▼

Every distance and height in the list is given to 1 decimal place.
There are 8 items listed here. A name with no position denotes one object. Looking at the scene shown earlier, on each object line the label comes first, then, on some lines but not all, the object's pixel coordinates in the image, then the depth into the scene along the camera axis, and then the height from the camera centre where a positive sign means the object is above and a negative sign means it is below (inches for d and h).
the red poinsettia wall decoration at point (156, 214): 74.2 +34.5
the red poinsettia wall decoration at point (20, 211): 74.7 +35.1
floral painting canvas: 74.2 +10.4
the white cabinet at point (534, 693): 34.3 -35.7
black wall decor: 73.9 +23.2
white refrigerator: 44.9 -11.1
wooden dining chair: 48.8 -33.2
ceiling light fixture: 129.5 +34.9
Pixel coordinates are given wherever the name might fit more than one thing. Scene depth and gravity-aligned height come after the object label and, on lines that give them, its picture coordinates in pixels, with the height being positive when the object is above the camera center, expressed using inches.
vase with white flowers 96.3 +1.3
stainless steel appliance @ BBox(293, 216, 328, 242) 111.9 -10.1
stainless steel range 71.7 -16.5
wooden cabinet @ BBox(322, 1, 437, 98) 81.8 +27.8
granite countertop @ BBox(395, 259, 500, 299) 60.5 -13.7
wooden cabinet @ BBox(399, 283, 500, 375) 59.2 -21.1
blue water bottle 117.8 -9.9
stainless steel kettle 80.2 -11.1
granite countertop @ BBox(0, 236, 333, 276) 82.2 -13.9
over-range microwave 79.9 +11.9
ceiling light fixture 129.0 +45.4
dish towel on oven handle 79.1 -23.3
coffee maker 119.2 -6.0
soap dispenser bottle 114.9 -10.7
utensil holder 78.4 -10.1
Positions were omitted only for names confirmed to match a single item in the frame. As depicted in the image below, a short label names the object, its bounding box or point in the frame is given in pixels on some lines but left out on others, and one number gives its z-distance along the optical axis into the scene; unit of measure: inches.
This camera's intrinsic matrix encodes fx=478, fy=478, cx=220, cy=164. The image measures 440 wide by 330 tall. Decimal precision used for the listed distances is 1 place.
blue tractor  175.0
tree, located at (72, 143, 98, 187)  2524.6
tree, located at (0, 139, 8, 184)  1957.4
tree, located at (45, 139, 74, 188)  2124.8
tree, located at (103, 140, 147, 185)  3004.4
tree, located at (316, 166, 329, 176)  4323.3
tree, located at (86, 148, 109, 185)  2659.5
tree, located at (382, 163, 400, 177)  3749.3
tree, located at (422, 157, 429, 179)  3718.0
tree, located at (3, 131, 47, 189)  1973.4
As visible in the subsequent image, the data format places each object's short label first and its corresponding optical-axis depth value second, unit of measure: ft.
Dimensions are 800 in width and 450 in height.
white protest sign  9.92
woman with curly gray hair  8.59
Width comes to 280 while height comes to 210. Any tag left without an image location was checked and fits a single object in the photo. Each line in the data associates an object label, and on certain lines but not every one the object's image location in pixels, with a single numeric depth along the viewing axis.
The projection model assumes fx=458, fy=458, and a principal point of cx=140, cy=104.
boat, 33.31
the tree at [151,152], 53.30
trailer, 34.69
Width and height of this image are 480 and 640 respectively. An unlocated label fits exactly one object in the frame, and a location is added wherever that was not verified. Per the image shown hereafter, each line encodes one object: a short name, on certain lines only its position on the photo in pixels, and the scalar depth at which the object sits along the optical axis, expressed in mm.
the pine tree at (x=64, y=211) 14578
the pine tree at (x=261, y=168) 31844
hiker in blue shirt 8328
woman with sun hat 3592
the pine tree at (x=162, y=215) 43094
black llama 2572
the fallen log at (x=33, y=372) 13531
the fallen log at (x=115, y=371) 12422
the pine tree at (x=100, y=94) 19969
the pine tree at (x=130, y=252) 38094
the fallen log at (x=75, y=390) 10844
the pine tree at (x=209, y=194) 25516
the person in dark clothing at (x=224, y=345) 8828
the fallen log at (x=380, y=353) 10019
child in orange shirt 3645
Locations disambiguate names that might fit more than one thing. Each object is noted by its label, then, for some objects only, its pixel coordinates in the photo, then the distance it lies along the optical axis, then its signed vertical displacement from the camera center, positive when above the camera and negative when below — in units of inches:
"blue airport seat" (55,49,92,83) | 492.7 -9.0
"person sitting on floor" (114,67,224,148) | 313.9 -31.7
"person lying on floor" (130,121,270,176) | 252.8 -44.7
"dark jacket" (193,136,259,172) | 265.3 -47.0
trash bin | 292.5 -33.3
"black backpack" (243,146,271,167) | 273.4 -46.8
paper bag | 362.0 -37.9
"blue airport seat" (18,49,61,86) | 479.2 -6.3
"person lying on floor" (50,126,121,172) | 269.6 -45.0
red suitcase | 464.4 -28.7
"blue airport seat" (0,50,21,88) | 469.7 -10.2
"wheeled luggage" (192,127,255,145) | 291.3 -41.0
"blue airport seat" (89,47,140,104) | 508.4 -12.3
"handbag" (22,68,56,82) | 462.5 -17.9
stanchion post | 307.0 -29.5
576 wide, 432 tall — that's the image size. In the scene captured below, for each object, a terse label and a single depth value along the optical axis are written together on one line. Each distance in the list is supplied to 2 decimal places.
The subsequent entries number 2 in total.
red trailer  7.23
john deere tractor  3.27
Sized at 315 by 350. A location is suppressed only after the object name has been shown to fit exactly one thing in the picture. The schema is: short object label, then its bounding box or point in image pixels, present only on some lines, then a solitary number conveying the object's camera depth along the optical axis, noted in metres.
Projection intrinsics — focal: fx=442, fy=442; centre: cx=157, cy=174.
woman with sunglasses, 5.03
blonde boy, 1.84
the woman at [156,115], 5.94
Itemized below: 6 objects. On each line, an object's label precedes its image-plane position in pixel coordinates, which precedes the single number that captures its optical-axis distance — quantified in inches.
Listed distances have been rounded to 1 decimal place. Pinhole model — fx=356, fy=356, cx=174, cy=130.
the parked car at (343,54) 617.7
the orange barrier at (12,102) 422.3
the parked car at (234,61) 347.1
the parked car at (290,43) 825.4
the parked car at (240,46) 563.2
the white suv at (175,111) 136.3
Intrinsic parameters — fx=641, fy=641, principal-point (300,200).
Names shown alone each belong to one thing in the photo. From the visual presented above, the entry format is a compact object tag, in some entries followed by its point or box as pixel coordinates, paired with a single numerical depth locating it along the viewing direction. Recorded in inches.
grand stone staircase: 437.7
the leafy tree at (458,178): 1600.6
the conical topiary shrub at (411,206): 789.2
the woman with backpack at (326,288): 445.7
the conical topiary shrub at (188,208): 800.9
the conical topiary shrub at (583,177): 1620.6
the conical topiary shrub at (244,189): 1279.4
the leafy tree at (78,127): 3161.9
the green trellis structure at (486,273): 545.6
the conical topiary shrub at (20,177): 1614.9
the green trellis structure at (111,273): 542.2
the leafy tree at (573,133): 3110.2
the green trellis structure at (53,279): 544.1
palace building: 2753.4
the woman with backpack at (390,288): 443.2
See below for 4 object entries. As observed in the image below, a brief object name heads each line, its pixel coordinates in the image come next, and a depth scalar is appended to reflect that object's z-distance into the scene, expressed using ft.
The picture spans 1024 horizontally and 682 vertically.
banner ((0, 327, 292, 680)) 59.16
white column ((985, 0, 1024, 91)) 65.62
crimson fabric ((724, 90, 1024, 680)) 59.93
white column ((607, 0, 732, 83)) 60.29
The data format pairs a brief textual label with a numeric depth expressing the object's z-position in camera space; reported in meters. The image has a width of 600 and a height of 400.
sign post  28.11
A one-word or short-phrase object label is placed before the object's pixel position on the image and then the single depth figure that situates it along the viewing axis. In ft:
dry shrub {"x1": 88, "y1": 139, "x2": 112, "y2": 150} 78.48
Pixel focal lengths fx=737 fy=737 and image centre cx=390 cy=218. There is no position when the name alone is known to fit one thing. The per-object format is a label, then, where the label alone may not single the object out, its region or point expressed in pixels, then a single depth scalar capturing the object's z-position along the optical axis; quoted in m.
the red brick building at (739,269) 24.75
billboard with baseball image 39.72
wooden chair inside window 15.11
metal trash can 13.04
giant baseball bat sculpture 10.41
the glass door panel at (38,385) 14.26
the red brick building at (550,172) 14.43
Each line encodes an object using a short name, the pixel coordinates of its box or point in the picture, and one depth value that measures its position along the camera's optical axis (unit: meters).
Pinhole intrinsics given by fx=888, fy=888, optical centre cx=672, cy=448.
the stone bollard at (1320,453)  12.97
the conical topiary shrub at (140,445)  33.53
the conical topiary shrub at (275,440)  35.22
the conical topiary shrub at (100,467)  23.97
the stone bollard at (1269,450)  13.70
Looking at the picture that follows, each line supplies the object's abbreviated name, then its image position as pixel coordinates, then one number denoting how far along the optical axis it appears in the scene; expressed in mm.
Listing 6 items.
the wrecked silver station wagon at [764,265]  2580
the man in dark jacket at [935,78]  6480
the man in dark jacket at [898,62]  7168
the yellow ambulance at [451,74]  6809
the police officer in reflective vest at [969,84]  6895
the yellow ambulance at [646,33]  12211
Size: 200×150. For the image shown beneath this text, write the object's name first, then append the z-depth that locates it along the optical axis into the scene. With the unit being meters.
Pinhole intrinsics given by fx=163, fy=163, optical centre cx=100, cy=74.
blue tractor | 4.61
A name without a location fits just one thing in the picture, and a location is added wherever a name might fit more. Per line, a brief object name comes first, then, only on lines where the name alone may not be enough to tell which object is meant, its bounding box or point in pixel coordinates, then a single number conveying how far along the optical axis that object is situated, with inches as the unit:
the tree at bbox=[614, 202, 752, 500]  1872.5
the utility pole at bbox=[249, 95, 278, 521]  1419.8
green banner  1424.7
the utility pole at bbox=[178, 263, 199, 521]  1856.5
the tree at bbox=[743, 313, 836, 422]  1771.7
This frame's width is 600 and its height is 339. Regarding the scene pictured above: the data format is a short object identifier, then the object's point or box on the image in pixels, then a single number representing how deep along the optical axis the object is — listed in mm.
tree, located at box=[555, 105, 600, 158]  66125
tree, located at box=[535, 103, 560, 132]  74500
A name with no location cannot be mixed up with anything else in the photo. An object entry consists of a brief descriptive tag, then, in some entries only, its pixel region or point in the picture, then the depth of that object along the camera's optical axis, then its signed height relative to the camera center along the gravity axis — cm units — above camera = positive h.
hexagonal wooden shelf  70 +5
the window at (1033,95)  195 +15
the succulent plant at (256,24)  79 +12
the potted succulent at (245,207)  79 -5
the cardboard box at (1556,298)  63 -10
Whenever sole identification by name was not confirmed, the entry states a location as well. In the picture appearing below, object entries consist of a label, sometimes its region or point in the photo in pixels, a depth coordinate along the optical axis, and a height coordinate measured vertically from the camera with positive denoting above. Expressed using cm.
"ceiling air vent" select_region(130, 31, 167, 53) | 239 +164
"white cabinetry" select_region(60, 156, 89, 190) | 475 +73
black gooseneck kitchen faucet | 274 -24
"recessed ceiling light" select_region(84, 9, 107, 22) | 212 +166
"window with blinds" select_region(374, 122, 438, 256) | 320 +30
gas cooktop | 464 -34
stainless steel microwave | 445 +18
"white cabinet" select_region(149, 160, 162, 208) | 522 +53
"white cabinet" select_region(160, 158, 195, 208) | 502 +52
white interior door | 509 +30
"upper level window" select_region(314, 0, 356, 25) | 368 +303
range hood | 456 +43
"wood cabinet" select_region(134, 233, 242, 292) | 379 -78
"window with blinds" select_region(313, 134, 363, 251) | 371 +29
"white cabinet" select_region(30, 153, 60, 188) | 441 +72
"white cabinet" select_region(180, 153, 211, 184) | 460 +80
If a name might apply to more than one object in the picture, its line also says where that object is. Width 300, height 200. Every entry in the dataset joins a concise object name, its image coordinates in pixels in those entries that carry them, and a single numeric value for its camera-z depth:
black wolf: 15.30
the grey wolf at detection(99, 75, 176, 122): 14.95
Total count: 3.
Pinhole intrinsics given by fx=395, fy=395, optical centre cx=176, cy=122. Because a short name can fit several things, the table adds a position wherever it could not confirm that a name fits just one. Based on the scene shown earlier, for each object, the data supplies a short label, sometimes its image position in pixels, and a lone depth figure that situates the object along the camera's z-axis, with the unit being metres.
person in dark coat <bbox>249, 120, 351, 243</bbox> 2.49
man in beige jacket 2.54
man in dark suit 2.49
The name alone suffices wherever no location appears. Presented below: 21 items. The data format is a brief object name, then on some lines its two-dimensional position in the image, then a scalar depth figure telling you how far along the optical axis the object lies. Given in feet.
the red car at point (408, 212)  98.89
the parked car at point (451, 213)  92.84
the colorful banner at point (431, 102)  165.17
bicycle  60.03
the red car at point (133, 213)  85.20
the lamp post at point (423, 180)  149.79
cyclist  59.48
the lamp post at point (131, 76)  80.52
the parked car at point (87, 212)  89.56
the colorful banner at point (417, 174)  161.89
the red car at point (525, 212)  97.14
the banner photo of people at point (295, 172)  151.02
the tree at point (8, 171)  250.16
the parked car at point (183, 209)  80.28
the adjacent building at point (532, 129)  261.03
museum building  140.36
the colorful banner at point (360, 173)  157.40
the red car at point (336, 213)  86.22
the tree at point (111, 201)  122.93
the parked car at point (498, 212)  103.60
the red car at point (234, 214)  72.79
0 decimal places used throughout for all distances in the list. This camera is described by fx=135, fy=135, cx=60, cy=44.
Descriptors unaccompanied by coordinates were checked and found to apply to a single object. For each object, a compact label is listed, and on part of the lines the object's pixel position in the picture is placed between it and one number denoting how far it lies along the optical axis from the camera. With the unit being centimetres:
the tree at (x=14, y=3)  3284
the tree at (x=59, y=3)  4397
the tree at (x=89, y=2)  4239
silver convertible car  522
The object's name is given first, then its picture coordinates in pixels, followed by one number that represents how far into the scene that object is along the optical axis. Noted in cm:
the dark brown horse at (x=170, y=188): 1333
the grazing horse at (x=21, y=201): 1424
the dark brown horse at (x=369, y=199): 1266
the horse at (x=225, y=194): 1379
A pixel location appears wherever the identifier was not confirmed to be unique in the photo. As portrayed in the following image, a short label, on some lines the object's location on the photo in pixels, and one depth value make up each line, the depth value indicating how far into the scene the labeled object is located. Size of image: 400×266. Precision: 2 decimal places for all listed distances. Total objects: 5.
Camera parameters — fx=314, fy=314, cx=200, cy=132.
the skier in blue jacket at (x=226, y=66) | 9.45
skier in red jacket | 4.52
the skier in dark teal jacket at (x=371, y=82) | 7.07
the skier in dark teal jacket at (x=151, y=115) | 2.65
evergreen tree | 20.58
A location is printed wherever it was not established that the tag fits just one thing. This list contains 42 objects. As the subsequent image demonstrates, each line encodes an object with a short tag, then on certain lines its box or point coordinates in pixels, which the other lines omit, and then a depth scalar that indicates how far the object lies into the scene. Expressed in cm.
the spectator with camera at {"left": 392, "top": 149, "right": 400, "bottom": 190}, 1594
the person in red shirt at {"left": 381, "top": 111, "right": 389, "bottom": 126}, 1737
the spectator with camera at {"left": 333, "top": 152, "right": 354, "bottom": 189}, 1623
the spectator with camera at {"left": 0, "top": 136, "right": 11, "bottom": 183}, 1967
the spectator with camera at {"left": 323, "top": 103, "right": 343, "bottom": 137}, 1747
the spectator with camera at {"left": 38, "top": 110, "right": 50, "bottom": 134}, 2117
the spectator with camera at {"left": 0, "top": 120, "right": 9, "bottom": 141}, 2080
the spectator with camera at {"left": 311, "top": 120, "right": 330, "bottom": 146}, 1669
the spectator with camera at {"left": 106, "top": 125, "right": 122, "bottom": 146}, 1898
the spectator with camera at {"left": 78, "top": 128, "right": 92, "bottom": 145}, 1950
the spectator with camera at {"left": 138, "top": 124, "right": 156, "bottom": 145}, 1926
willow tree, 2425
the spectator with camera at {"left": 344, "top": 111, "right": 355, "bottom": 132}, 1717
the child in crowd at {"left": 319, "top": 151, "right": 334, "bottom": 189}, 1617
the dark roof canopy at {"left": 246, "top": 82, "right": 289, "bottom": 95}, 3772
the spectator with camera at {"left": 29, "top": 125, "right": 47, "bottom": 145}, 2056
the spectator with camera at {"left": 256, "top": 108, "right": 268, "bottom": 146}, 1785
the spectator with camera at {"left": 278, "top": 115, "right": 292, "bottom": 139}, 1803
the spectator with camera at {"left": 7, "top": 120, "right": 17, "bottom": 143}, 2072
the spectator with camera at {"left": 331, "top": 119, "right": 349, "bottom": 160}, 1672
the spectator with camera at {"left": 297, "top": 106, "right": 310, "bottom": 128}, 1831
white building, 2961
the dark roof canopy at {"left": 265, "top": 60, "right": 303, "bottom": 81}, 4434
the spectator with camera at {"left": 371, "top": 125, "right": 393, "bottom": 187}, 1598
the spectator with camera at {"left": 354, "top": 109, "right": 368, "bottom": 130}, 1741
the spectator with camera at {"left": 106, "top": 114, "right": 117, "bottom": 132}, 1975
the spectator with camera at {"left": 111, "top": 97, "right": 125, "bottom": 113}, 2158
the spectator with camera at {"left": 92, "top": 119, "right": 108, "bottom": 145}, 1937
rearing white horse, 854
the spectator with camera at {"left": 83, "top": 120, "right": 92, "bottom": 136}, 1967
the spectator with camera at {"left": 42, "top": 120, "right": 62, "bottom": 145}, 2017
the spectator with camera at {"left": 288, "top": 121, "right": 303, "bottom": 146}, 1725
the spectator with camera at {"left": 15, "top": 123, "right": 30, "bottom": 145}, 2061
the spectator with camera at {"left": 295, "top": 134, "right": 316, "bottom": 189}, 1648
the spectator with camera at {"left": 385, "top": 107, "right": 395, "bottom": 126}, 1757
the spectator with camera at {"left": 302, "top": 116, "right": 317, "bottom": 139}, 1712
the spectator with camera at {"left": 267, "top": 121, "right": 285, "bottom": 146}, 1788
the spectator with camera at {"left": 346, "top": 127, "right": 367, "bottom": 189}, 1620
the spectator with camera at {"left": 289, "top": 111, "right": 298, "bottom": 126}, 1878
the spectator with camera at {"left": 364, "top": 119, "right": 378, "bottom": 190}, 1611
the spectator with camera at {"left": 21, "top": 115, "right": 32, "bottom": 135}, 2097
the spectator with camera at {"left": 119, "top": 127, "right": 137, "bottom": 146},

▲

#### [Exercise description]
Give back, exactly as written, the stretch from the line with "the tree at [151,152], 53.30" through the line with "the pine tree at (x=162, y=215) 43094", and no other lines from the records above.

#### [Answer to this problem]
the tree at [151,152], 53.30
trailer, 34.69
Width and height of this image are 480 and 640 respectively. An unlocated label fits exactly one object in the frame, and a location is added wherever that was not verified. Per the image shown hereafter, each line encodes one object: a short name, on certain lines only its position on the photo in pixels, and the scalar depth at which the object sits along the optical axis, expressed in mm.
the pine tree at (x=64, y=211) 14578
the pine tree at (x=261, y=168) 31844
hiker in blue shirt 8328
woman with sun hat 3592
the pine tree at (x=162, y=215) 43094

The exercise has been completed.